In The Style of Richie Sambora

By Miguel Ángel Ariza

We dive straight into it this week with the gear of one of the guitar heroes that our beloved 80s brought us, and everything that that involves, which is to say, a great arsenal of fireworks added to the sound of a guitar. However our protagonist today, Mr. Richie Sambora far exceeds the tackiness test that prevailed in those years and left us throughout his dilated career a few songs and a pile of solos and sounds to remember... very much in spite of having started his career in the 80s.
   
Beginning his career in the 80s,  you can imagine that, in addition to putting a technique and virtuosity on the table, it was an essential requirement back then in order to play in a rock band for good old Sambora to also be able to steal the show on stage by using a pointed Super Strats like his Kramer Jersey Star (one of the many Kramers he used in the 80s) to then little by little all throughout his career move on to use guitars with double and triple necks like his Fender Telecaster Double Neck or his 3-necked Ovation acoustic.
   
Being an avid collector of instruments today, an authentic guitar legend, composer of some of the most famous songs of the last 35 years, and a millionaire as well, there are few guitars that he didn’t like or possess.
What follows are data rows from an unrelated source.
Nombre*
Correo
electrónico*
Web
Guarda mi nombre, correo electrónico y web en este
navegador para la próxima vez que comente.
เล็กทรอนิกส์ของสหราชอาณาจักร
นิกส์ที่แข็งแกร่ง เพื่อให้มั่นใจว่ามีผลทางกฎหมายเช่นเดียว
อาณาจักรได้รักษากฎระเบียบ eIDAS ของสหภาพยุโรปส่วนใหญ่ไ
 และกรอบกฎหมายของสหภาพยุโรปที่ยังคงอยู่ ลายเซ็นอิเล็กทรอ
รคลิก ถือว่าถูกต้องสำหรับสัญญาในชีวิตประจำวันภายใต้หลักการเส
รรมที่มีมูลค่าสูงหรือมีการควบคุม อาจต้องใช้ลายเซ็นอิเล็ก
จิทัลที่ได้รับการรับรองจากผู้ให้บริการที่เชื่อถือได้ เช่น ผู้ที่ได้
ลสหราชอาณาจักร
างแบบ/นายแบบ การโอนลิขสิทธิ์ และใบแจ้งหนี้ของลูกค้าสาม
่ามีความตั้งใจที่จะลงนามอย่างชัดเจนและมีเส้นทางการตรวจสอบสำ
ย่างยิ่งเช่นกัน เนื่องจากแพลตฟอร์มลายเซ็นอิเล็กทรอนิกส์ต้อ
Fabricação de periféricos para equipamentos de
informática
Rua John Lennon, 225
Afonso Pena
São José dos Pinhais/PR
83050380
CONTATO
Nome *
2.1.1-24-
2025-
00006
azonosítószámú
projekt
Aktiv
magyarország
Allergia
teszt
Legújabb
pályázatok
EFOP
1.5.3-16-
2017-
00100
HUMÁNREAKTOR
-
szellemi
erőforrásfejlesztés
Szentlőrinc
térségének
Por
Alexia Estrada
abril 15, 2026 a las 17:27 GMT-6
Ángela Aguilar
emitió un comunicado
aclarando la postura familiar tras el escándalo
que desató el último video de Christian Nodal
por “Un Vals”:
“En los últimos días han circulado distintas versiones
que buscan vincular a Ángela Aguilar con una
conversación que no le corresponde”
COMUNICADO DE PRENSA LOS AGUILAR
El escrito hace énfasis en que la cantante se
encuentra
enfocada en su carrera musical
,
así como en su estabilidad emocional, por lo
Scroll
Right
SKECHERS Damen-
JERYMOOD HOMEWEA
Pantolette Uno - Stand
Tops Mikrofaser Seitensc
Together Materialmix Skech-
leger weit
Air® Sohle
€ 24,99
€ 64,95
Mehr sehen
To mention one of his favourites we can say he owned a 1959 Gibson Les Paul and another from 1960, he has a Fender Broadcaster he also used in the studio, and another vintage Fender Stratocaster apart from his many variations of his own Fender Stratocaster Richie Sambora Signature, being the ‘58 the one we know he has used on some of his last records with Bon Jovi.    
 
But let’s not waste all the lines in this article enumerating the most famous guitars of all time, one of which he owned almost certainly, let’s talk about the one who has the honour of reviving the Talk Box years after our beloved Peter Frampton made it globally famous on his album Frampton Comes Alive. On two of Bon Jovi’s most famous songs, and therefore of the 80s and 90s, we can hear how he used this effect, very successfully by the way, on riffs in Living on a Prayer and It’s My Life… Who said the Talk Box was dead.    

But in addition to his guitars, he has an authentic collection of vintage Fender Tweeds
in his hands, being his favourites in the last stint with the New Jersey band, a Fender Super Twin from ‘59 and a Bassman from ‘58. Regarding his clean sounds we all know that to make rock onstage beside Bon Jovi, they could never be without their Marshall heads like the JCM 2000, the VHT by Pitbull and some other Blackstar heads.  
   

We could add more and more lines listing the  heads, cabinets, pedals he uses and has used throughout his career, but we believe with these you have a good summary of how to get that tone like Richie Sambora, while adding of course that to have all this you have to throw in a bottle of lacquer to be able to make rock like they did in the 80s...sorry about that… but I had to say it; besides, like I was saying earlier, Sambora has shown what an incredible guitar player he is and has exceeded the clichés of that decade which  gave his band global stardom and will always remain one of the best of his time, and his style and his band as a much bigger band than those anchored in a decade that nowadays the whole world seems to miss thanks to Stranger Things.